Mikwe: Ein historisches Juwel
Die Mikwe ist ein Tauchbad, das im Judentum eine zentrale Rolle spielt. Sie steht für rituelle und geistige Reinigung und folgt festen religiösen Vorschriften. In Endingen und Lengnau können die Mikwen besichtigt werden und bieten einen faszinierenden Einblick in Traditionen und Glaubenspraktiken, die seit Jahrhunderten gepflegt werden.
Mikwe Endingen
Die Mikwe in Endingen ist ein herausragendes Beispiel dieser Tradition. 1867 von Architekt Caspar Joseph Jeuch erbaut, beeindruckt sie nicht nur durch ihre historische Architektur, sondern auch durch das eigene Quellwassersystem, das das Becken speist.

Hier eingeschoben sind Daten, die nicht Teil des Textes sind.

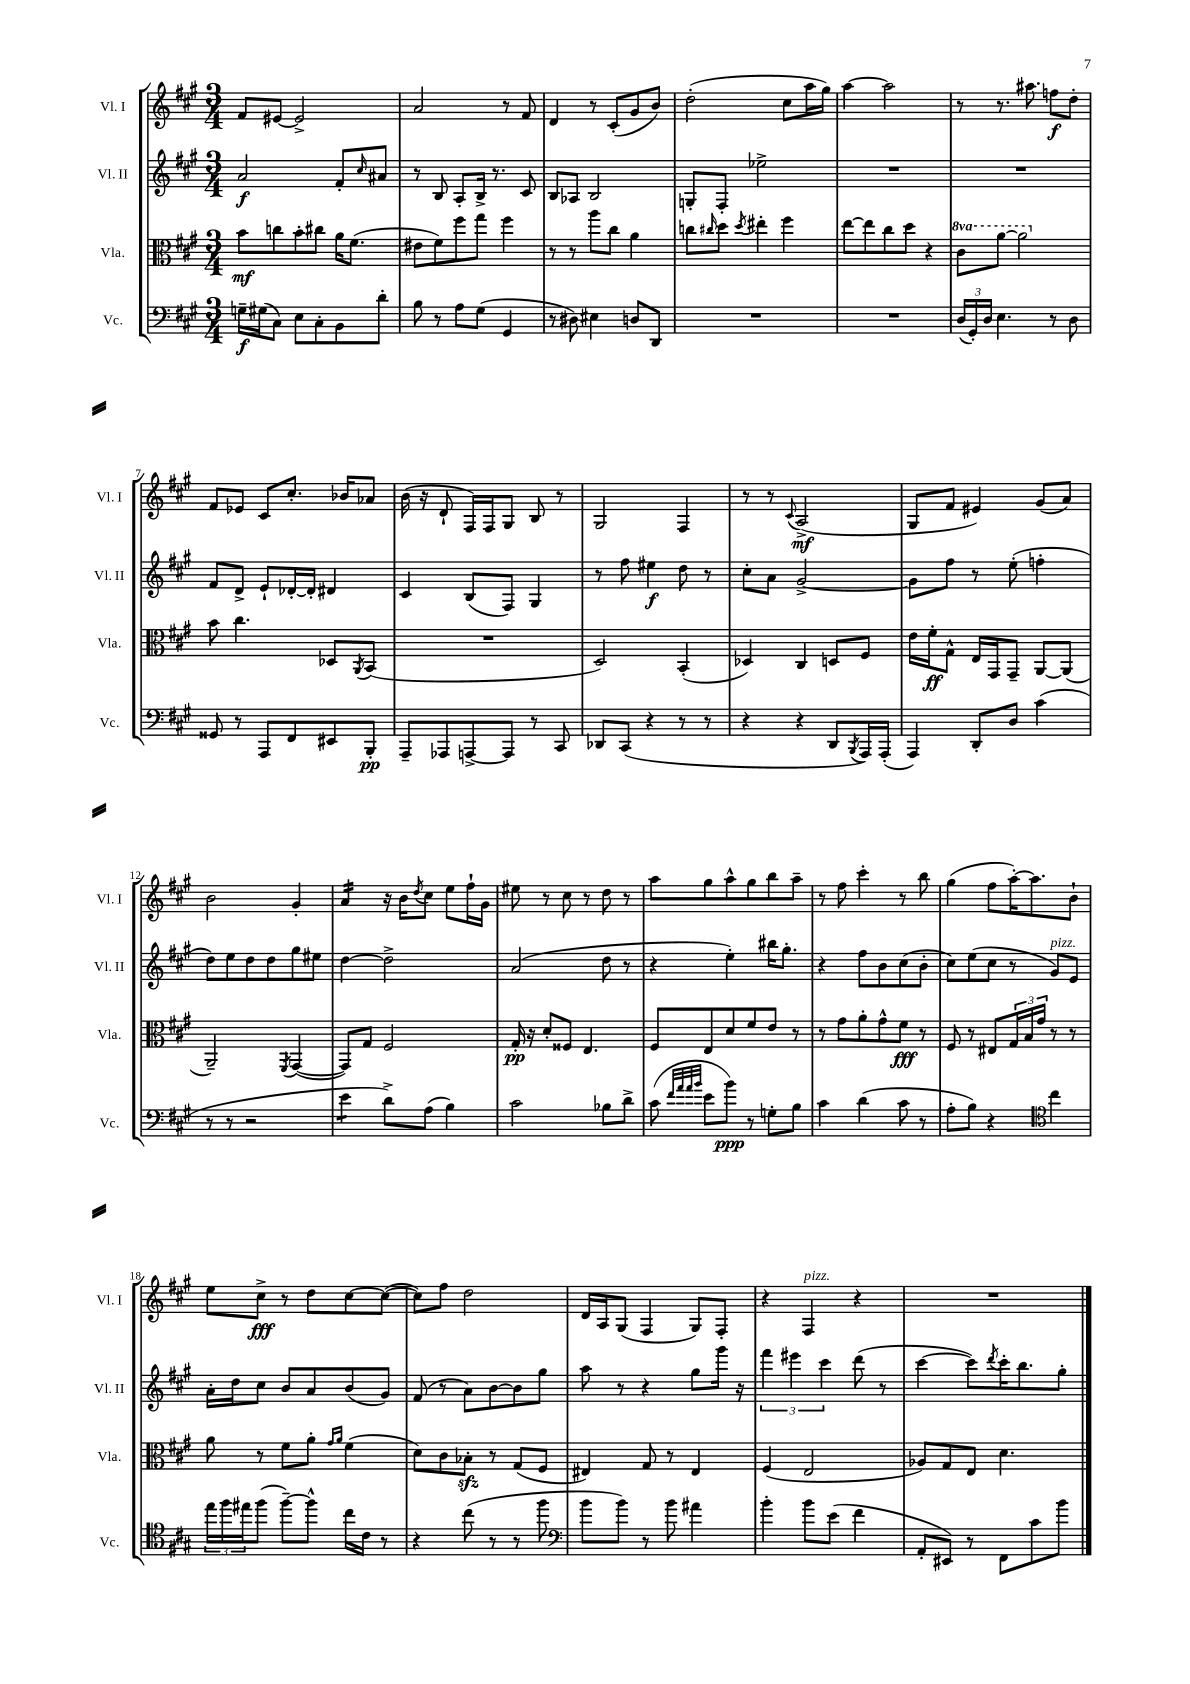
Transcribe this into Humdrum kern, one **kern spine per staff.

**kern	**dynam	**kern	**dynam	**kern	**dynam	**kern	**dynam
*part4	*part4	*part3	*part3	*part2	*part2	*part1	*part1
*staff4	*staff4	*staff3	*staff3	*staff2	*staff2	*staff1	*staff1
*I"Vc.	*	*I"Vla.	*	*I"Vl. II	*	*I"Vl. I	*
*I'Vc.	*	*I'Vla.	*	*I'Vl. II	*	*I'Vl. I	*
*clefF4	*	*clefC3	*	*clefG2	*	*clefG2	*
*k[f#c#g#]	*	*k[f#c#g#]	*	*k[f#c#g#]	*	*k[f#c#g#]	*
*M3/4	*	*M3/4	*	*M3/4	*	*M3/4	*
=1	=1	=1	=1	=1	=1	=1	=1
16Gn~\LL	f	8b\L	mf	2a/	f	8f#/L	.
(16G#X\J	.	.	.	.	.	.	.
8C#\J)	.	8ccn\	.	.	.	[8e#X/J	.
8E\L	.	8b'\	.	.	.	2e#^/]	.
8C#'\	.	8cc#X\J	.	.	.	.	.
8BB\	.	16a\KL	.	8f#'/L	.	.	.
.	.	(8.f#\J	.	.	.	.	.
.	.	.	.	16qqcc#/	.	.	.
8d'\J	.	.	.	8a#X/J	.	.	.
=2	=2	=2	=2	=2	=2	=2	=2
8B\	.	8e#X\L	.	8r	.	2a/	.
8r	.	8f#\)	.	8B/	.	.	.
8A\L	.	8ff#\	.	8A'/L	.	.	.
(8G#\J	.	8gg#\J	.	16B^/Jk	.	.	.
.	.	.	.	8.r	.	.	.
4GG#/	.	4ff#\	.	.	.	8r	.
.	.	.	.	8c#/	.	8f#/	.
=3	=3	=3	=3	=3	=3	=3	=3
8r	.	8r	.	8B/L	.	4d/	.
8D#X\)	.	8r	.	8A-X/J	.	.	.
4E#X\	.	8aa\L	.	2B/	.	8r	.
.	.	8cc#\J	.	.	.	(8c#'/L	.
8Dn/L	.	4a\	.	.	.	8g#/	.
8DD/J	.	.	.	.	.	8b/J)	.
=4	=4	=4	=4	=4	=4	=4	=4
2.r	.	8ccn\L	.	8Gn'/L	.	(2dd'\	.
.	.	16qqcc#X/	.	.	.	.	.
.	.	8dd\J	.	8F#'/J	.	.	.
.	.	8qdd/	.	.	.	.	.
.	.	4ee#X'\	.	2ee-X^\	.	.	.
.	.	4ff#\	.	.	.	8cc#\L	.
.	.	.	.	.	.	16aa\L	.
.	.	.	.	.	.	16gg#\JJ)	.
=5	=5	=5	=5	=5	=5	=5	=5
2.r	.	[8ee\L	.	2.r	.	[4aa\	.
.	.	8ee\]	.	.	.	.	.
.	.	8cc#\	.	.	.	2aa\]	.
.	.	8dd\J	.	.	.	.	.
.	.	4r	.	.	.	.	.
=6	=6	=6	=6	=6	=6	=6	=6
*	*	*8va	*	*	*	*	*
(24D/LL	.	8cc#\L	.	2.r	.	8r	.
24GG#'/)	.	.	.	.	.	.	.
24D/JJ	.	.	.	.	.	.	.
4.E\	.	[8aa\J	.	.	.	8.r	.
.	.	2aa\]	.	.	.	.	.
.	.	.	.	.	.	8.aa#X\	.
8r	.	.	.	.	.	8ffn\L	f
8D\	.	.	.	.	.	8dd'\J	.
!!LO:LB:g=z
=7	=7	=7	=7	=7	=7	=7	=7
*	*	*X8va	*	*	*	*	*
8GG##X/	.	8b\	.	8f#/L	.	8f#/L	.
8r	.	4.cc#\	.	8d^/J	.	8e-X/J	.
8AAA/L	.	.	.	8e`/L	.	8c#/L	.
8FF#/	.	.	.	[16d-X'/L	.	8.cc#'/J	.
.	.	.	.	16d-'/JJ]	.	.	.
8EE#X/	.	8D-X/L	.	4d#X/	.	.	.
.	.	.	.	.	.	16b-X/KL	.
.	.	8qAA/	.	.	.	.	.
8BBB'/J	pp	(8BB/J	.	.	.	8a-X/J	.
=8	=8	=8	=8	=8	=8	=8	=8
8AAA~/L	.	2.r	.	4c#/	.	(16b\	.
.	.	.	.	.	.	16r	.
8AAA-X/	.	.	.	.	.	8d`/	.
[8AAAn^/	.	.	.	(8B/L	.	16F#/LL)	.
.	.	.	.	.	.	16F#/J	.
8AAA/J]	.	.	.	8F#/J)	.	8G#/J	.
8r	.	.	.	4G#/	.	8B/	.
8CC#/	.	.	.	.	.	8r	.
=9	=9	=9	=9	=9	=9	=9	=9
8DD-X/L	.	2D/)	.	8r	.	2G#/	.
(8CC#/J	.	.	.	8ff#\	.	.	.
4r	.	.	.	4ee#X\	f	.	.
8r	.	(4BB'/	.	8dd\	.	4F#/	.
8r	.	.	.	8r	.	.	.
=10	=10	=10	=10	=10	=10	=10	=10
4r	.	4D-X/)	.	8cc#'\L	.	8r	.
.	.	.	.	8a\J	.	8r	.
.	.	.	.	.	.	8qqc#/	.
4r	.	4C#/	.	[2g#^/	.	(2A^/	mf
8DD/L	.	8Dn/L	.	.	.	.	.
8qBBB/	.	.	.	.	.	.	.
16AAA/L)	.	8F#/J	.	.	.	.	.
(16AAA'/JJ	.	.	.	.	.	.	.
=11	=11	=11	=11	=11	=11	=11	=11
4AAA/)	.	16e\LL	.	8g#\L]	.	8G#/L	.
.	.	16f#'\J	ff	.	.	.	.
.	.	8G#^^\J	.	8ff#\J	.	8f#/J	.
8DD'/L	.	16E/LL	.	8r	.	4e#X/)	.
.	.	16GG#/J	.	.	.	.	.
8D/J	.	8GG#~/J	.	(8ee'\	.	.	.
(4c#\	.	[8AA/L	.	4ffn'\	.	(8g#/L	.
.	.	(8AA/J]	.	.	.	8a/J)	.
!!LO:LB:g=z
=12	=12	=12	=12	=12	=12	=12	=12
8r	.	2AA~/)	.	8dd\L)	.	2b\	.
8r	.	.	.	8ee\	.	.	.
2r	.	.	.	8dd\	.	.	.
.	.	.	.	8dd\	.	.	.
.	.	8qFF#/	.	.	.	.	.
.	.	([4GG#/	.	8gg#\	.	4g#'/	.
.	.	.	.	8ee#X\J	.	.	.
=13	=13	=13	=13	=13	=13	=13	=13
*tremolo	*	*	*	*	*	*	*
*	*	*	*	*	*	*tremolo	*
8e\L	.	8GG#/L])	.	[4dd\	.	16a/LL	.
.	.	.	.	.	.	16a/	.
8e\J	.	8G#/J	.	.	.	16a/	.
*Xtremolo	*	*	*	*	*	*	*
.	.	.	.	.	.	16a/JJ	.
*	*	*	*	*	*	*Xtremolo	*
8d^\L)	.	2F#/	.	2dd^\]	.	16r	.
.	.	.	.	.	.	16b\KL	.
.	.	.	.	.	.	8qdd/	.
(8A\J	.	.	.	.	.	8cc#\J	.
4B\)	.	.	.	.	.	8ee\L	.
.	.	.	.	.	.	16ff#`\L	.
.	.	.	.	.	.	16g#\JJ	.
=14	=14	=14	=14	=14	=14	=14	=14
2c#\	.	16G#'/	pp	(2a/	.	8ee#X\	.
.	.	16r	.	.	.	.	.
.	.	8d'/L	.	.	.	8r	.
.	.	8F##X/J	.	.	.	8cc#\	.
.	.	4.E/	.	.	.	8r	.
8B-X\L	.	.	.	8dd\	.	8dd\	.
8d^\J	.	.	.	8r	.	8r	.
=15	=15	=15	=15	=15	=15	=15	=15
(8c#\	.	8F#/L	.	4r	.	8aa\L	.
32qqf#/LLL	.	.	.	.	.	.	.
32qqa/	.	.	.	.	.	.	.
32qqa/	.	.	.	.	.	.	.
32qqb/JJJ	.	.	.	.	.	.	.
8e\L	.	8E/	.	.	.	8gg#\	.
8b\J)	ppp	8d/	.	4ee'\)	.	8aa^^\	.
8r	.	8f#/	.	.	.	8gg#\	.
8Gn'\L	.	8e/J	.	16bb#X\KL	.	8bb\	.
.	.	.	.	8.gg#'\J	.	.	.
8B\J	.	8r	.	.	.	8aa~\J	.
=16	=16	=16	=16	=16	=16	=16	=16
4c#\	.	8r	.	4r	.	8r	.
.	.	8g#\L	.	.	.	8ff#\	.
(4d\	.	8a'\	.	8ff#\L	.	4ccc#'\	.
.	.	8g#^^\	.	8b\	.	.	.
8c#\	.	8f#\J	fff	(8cc#\	.	8r	.
8r	.	8r	.	8b'\J	.	8bb\	.
=17	=17	=17	=17	=17	=17	=17	=17
8A'\L	.	8F#/	.	8cc#\L)	.	(4gg#\	.
8B\J)	.	8r	.	(8ee\	.	.	.
4r	.	8E#X/L	.	8cc#\J	.	8ff#\L	.
.	.	24G#/L	.	8r	.	[16aa'\K)	.
.	.	24B/	.	.	.	.	.
.	.	.	.	.	.	8.aa\]	.
.	.	24g#/JJ	.	.	.	.	.
*clefC4	*	*	*	*	*	*	*
!	!	!	!	!LO:TX:a:i:t=pizz.	!	!	!
4cc#\	.	8r	.	8g#/L)	.	.	.
.	.	8r	.	8e/J	.	8b`\J	.
!!LO:LB:g=z
=18	=18	=18	=18	=18	=18	=18	=18
24ee\LL	.	8a\	.	16a'\LL	.	8ee\L	.
24ff#\	.	.	.	.	.	.	.
.	.	.	.	16dd\J	.	.	.
24ee#X\J	.	.	.	.	.	.	.
(8ff#\J	.	8r	.	8cc#\J	.	8cc#^\J	fff
[8ff#~\L)	.	8f#\L	.	8b/L	.	8r	.
8ff#^^\J]	.	8a'\J	.	8a/	.	8dd\L	.
.	.	16qqg#/LL	.	.	.	.	.
.	.	16qqa/JJ	.	.	.	.	.
16cc#\LL	.	(4f#\	.	(8b/	.	[8cc#\	.
16c#\JJ	.	.	.	.	.	.	.
8r	.	.	.	8g#/J)	.	(8cc#\J_	.
=19	=19	=19	=19	=19	=19	=19	=19
4r	.	8d\L)	.	(8f#/	.	8cc#\L])	.
.	.	8c#\	.	8r	.	8ff#\J	.
(8cc#\	.	8B-Xzz'\J	.	8a\L)	.	2dd\	.
8r	.	8r	.	[8b\	.	.	.
8r	.	(8G#/L	.	8b\]	.	.	.
8ff#\	.	8F#/J	.	8gg#\J	.	.	.
=20	=20	=20	=20	=20	=20	=20	=20
*clefF4	*	*	*	*	*	*	*
8b\L	.	4E#X/)	.	8aa\	.	16d/LL	.
.	.	.	.	.	.	16A/J	.
8b\J)	.	.	.	8r	.	(8G#/J	.
8r	.	8G#/	.	4r	.	4F#/	.
8b\	.	8r	.	.	.	.	.
4a#X\	.	4E#/	.	8gg#\L	.	8G#/L)	.
.	.	.	.	16ggg#\Jk	.	8F#'/J	.
.	.	.	.	16r	.	.	.
=21	=21	=21	=21	=21	=21	=21	=21
4b'\	.	(4F#/	.	6fff#\	.	4r	.
.	.	.	.	6eee#X\	.	.	.
!	!	!	!	!	!	!LO:TX:a:i:t=pizz.	!
8b\L	.	2E/	.	.	.	4F#/	.
.	.	.	.	6ccc#\	.	.	.
(8e\J	.	.	.	.	.	.	.
4f#\	.	.	.	(8ddd\	.	4r	.
.	.	.	.	8r	.	.	.
=22	=22	=22	=22	=22	=22	=22	=22
8AA'/L	.	8A-X/L)	.	[4ccc#\	.	2.r	.
8EE#X/J)	.	8G#/	.	.	.	.	.
8r	.	8E/J	.	8ccc#\L])	.	.	.
.	.	.	.	8qddd/	.	.	.
8FF#\L	.	4.d\	.	16ccc#'\K	.	.	.
.	.	.	.	8.bb\	.	.	.
8c#\	.	.	.	.	.	.	.
8b\J	.	.	.	8gg#'\J	.	.	.
==	==	==	==	==	==	==	==
*-	*-	*-	*-	*-	*-	*-	*-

Bis heute ist es möglich, das tiefe, enge Becken zu besichtigen und in die Geschichte einzutauchen.
Vom rituellen Wasser zur begehbaren Geschichte
2024 wurde die Mikwe als Teil des Projekts Doppeltür für die Öffentlichkeit zugänglich gemacht. Die Ausstellung vermittelt das Thema Wasser in zwei Dimensionen: Im Erdgeschoss entdecken die Besuchenden die rituelle Bedeutung des Wassers im jüdischen Leben. Im Obergeschoss erwartet sie ein sinnliches, gemeinschaftliches Erlebnis rund um das Wasser sowie verschiedene Informationsstationen zu rituellen Reinigungsritualen.
Ihr Besuch
Die Mikwe in Endingen ist täglich geöffnet und ermöglicht den Besucherinnen und Besuchern einen spannenden Einblick in die rituellen Badepraktiken des Judentums. Der Ausstellungsteil «Tauchbad» zum Thema «Wasser und religiöses Leben» im Erdgeschoss ist begeh- und erlebbar. Das Obergeschoss bietet ein Wasser-Gemeinschaftserlebnis und weitere Informationen zu Reinigungsritualen in verschiedenen Kulturen.
Die Ausstellung kann entweder im Rahmen einer Gruppenführung auf dem Jüdischen Kulturweg oder individuell besucht werden.